◆ Electronic design automation data

++++++++++

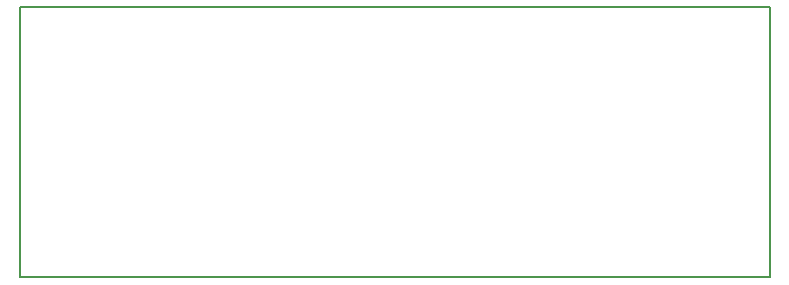
<source format=gbr>
G04 #@! TF.GenerationSoftware,KiCad,Pcbnew,(5.1.5)-3*
G04 #@! TF.CreationDate,2020-03-31T21:34:46+02:00*
G04 #@! TF.ProjectId,cc1352P-dongle,63633133-3532-4502-9d64-6f6e676c652e,rev?*
G04 #@! TF.SameCoordinates,Original*
G04 #@! TF.FileFunction,Paste,Bot*
G04 #@! TF.FilePolarity,Positive*
%FSLAX46Y46*%
G04 Gerber Fmt 4.6, Leading zero omitted, Abs format (unit mm)*
G04 Created by KiCad (PCBNEW (5.1.5)-3) date 2020-03-31 21:34:46*
%MOMM*%
%LPD*%
G04 APERTURE LIST*
%ADD10C,0.150000*%
G04 APERTURE END LIST*
D10*
X66040000Y-71120000D02*
X66040000Y-48260000D01*
X129540000Y-71120000D02*
X66040000Y-71120000D01*
X129540000Y-48260000D02*
X129540000Y-71120000D01*
X66040000Y-48260000D02*
X129540000Y-48260000D01*
M02*

</source>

++++++++++

◆ WHAT YOU ARE ASKED TO DO
Set down, exactly and in full, the lines from the one containing "G04 #@! TF.FilePolarity,Positive*" through the end of the entries; no other line belongs.

◆ OUTPUT
G04 #@! TF.FilePolarity,Positive*
%FSLAX46Y46*%
G04 Gerber Fmt 4.6, Leading zero omitted, Abs format (unit mm)*
G04 Created by KiCad (PCBNEW (5.1.5)-3) date 2020-03-31 21:34:46*
%MOMM*%
%LPD*%
G04 APERTURE LIST*
%ADD10C,0.150000*%
G04 APERTURE END LIST*
D10*
X66040000Y-71120000D02*
X66040000Y-48260000D01*
X129540000Y-71120000D02*
X66040000Y-71120000D01*
X129540000Y-48260000D02*
X129540000Y-71120000D01*
X66040000Y-48260000D02*
X129540000Y-48260000D01*
M02*

</source>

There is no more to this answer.